Yorkshire, 1801: Mister Lockwood zieht auf das Gut Thrushcross Grange, in dessen unmittelbarer Nähe sich auch der Wohnsitz seines Vermieters Mister Heathcliff befindet: die Sturmhöhe, oder Wuthering Heights. Schon bei seinem Besuch beim Herrn merkt er sonderbare Vorkommnisse. Im Haus scheint es zu spuken, die Bewohner begegnen ihm allesamt abweisend. Zum Glück weis seine Haushälterin Miss Nelly Dean, eine betagte alte Frau, Rat und erzählt ihm die Geschichte des Heathcliff und der Familien Linton und Earnshaw. Diese Geschichte führt Lockwood zurück in die Vergangenheit zu den Kindern Catherine Earnshaw, ihrem Bruder Hindley und dem Findelkind Heathcliff.
Zwei Ich-Erzähler finden sich in diesem Roman, zum einen Lockwood, zum anderen die Bedienstete Nelly, die wesentlich deutlicher in den Mittelpunkt rückt als Lockwood. Er verbleibt im Dunklen und spielt den ganzen Roman über eine Rolle, die ihm nur zugedacht wurde, damit die Erzählstruktur funktionieren kann. Über ihn weiß man auch auf der letzten Seite fast genauso wenig wie auf der ersten. Dafür eröffnet sich den Lesern und Leserinnen das Leben mehrerer anderer Personen über viele Jahre hinweg. Die gesamte Handlung ist durch die aktuelle Situation auf der Sturmhöhe von einem Hauch Mystik überzogen. Denn zu Anfang weiß man nicht recht, was wirklich Sache ist und ob es nicht vielleicht doch spukt in dem alten Gemäuer.
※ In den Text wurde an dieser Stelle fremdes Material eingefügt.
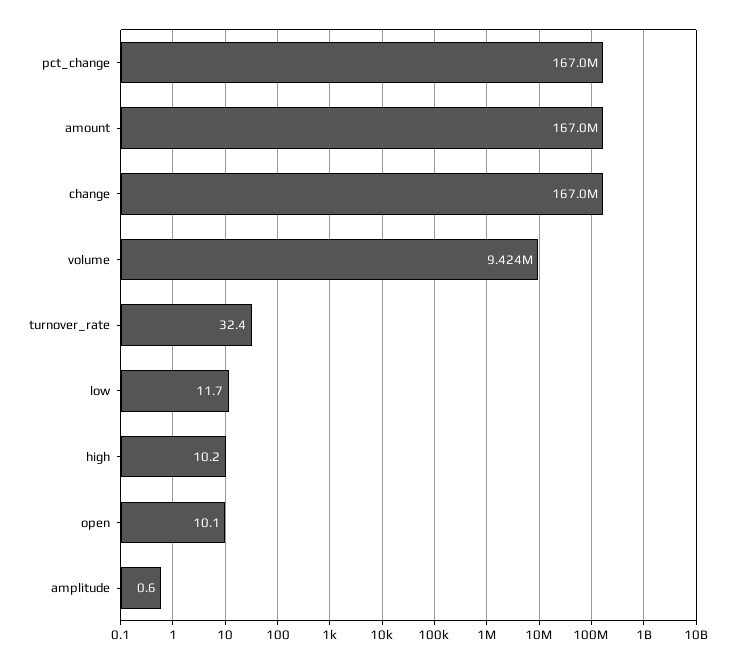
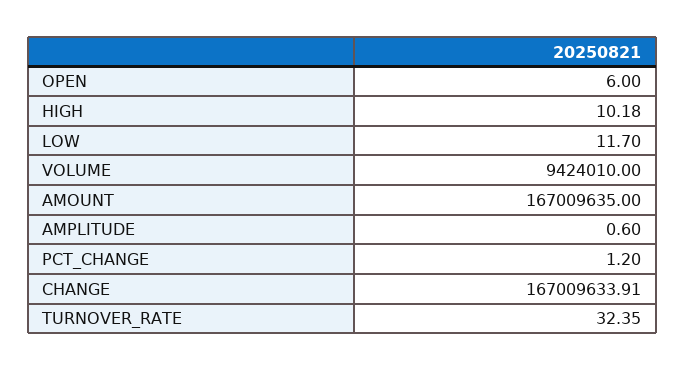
pct_change: 167000000 -> 1.2
open: 10.1 -> 6

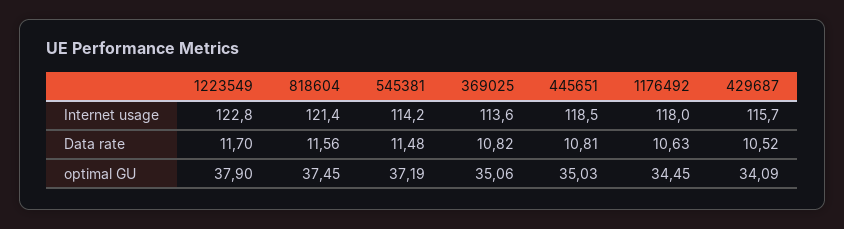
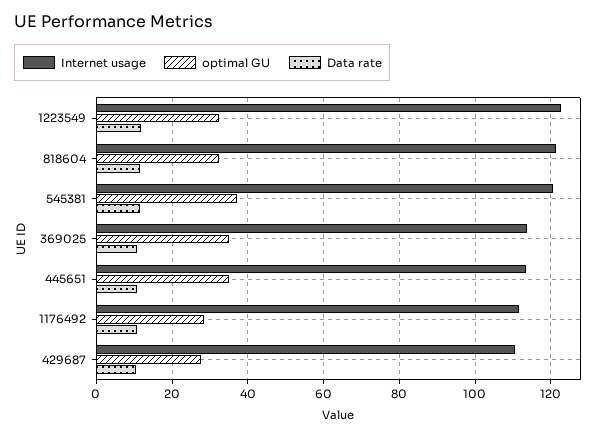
Internet usage, 545381: 114.2 -> 120
Internet usage, 445651: 118.5 -> 114
Internet usage, 1176492: 118 -> 112
Internet usage, 429687: 115.7 -> 110
optimal GU, 1223549: 37.9 -> 32
optimal GU, 818604: 37.45 -> 32
optimal GU, 1176492: 34.45 -> 28
optimal GU, 429687: 34.09 -> 28

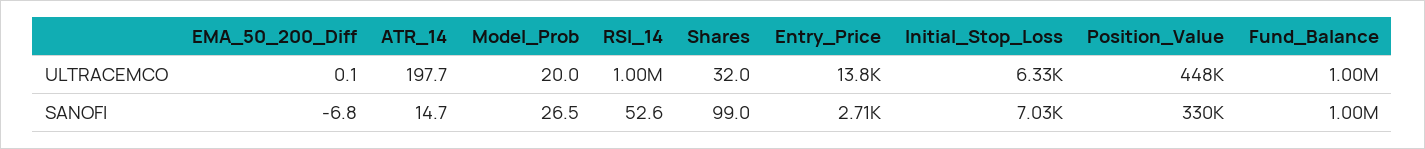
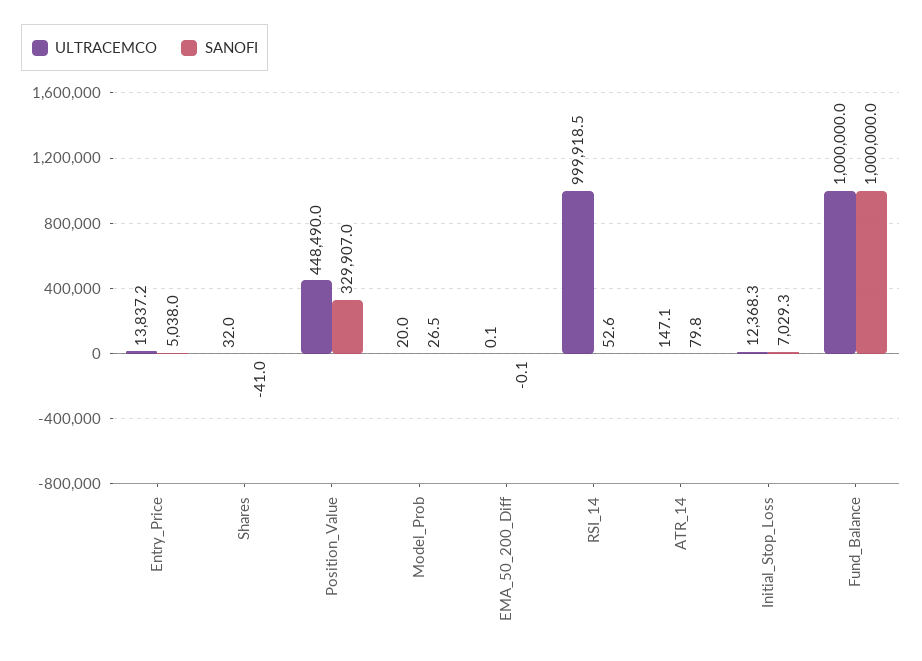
ULTRACEMCO, ATR_14: 197.7 -> 147.1
ULTRACEMCO, Initial_Stop_Loss: 6330 -> 12368.3
SANOFI, EMA_50_200_Diff: -6.8 -> -0.1
SANOFI, ATR_14: 14.7 -> 79.8
SANOFI, Shares: 99 -> -41
SANOFI, Entry_Price: 2710 -> 5038

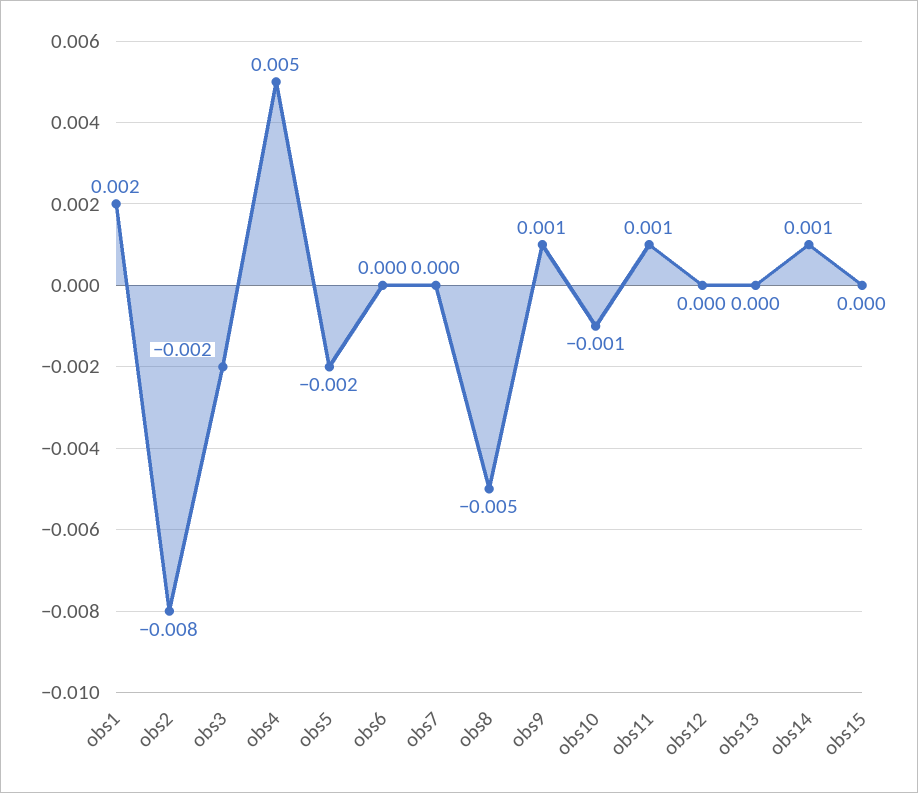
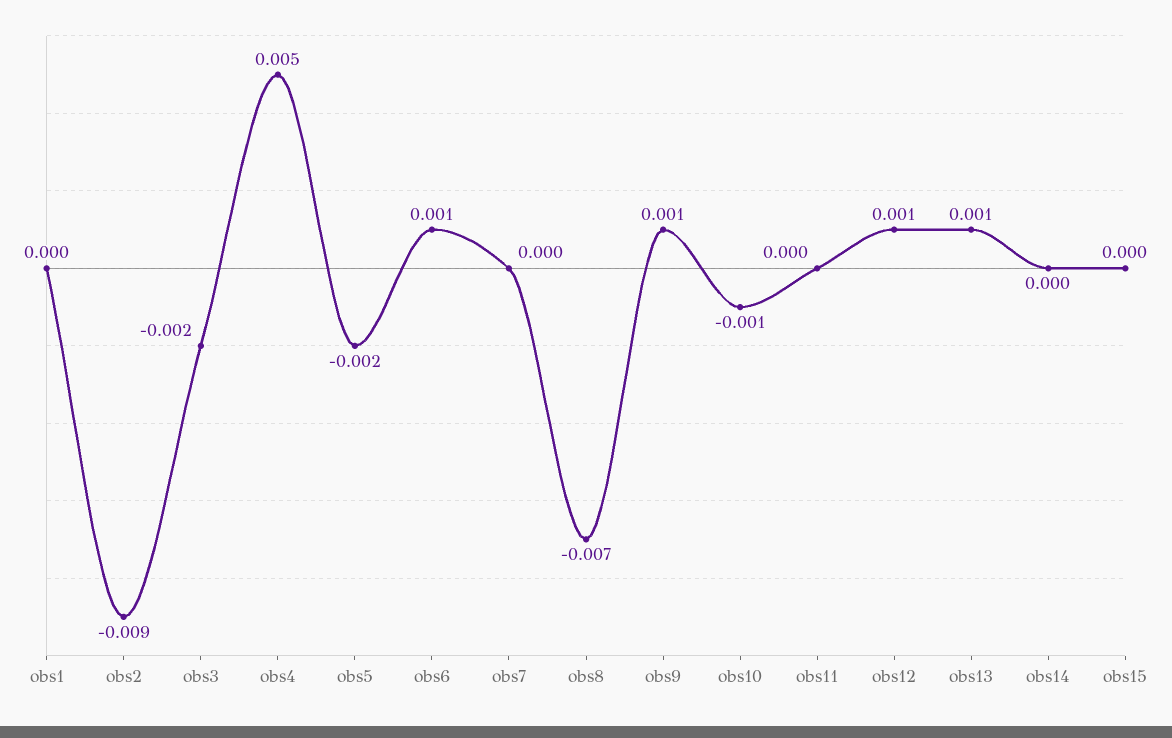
obs1: 0.002 -> 0
obs2: -0.008 -> -0.009
obs6: 0 -> 0.001
obs8: -0.005 -> -0.007
obs11: 0.001 -> 0
obs12: 0 -> 0.001
obs13: 0 -> 0.001
obs14: 0.001 -> 0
Dreh- und Angelpunkt von »Sturmhöhe« wird Heathcliff, den man nie wirklich dem Guten oder Bösen zuzuordnen vermag. Er trägt die Züge eines Helden, aber auch seines bösen Gegenübers. Er wird in der Kindheit und Jugend weitgehend über andere definiert und am stärksten charakterisiert durch seine Beziehung zu Catherine, welche von ihrem Bruder ungewollt ist und durch ihre Heirat mit einem Linton auf eine schwere Probe gestellt wird. Ingesamt hat Emily Brontë einen Roman mit gewöhnungsbedürftiger Erzählstruktur, aber interessanten Figuren geschaffen, aus dem sich viel herauslesen lässt und der durchaus unterschiedliche Interpretationen zulässt.
Spannende Figurenentwicklungen treffen auf ein insgesamt recht kalt gehaltenes Klima ohne Sympathien. Was als wichtiger eingestuft wird, sei den Lesern selbst überlassen, »Sturmhöhe« erweist sich aber alles in allem als lohnenswerte Lektüre, eben weil dieser Roman so viele verschiedene Ansätze zulässt.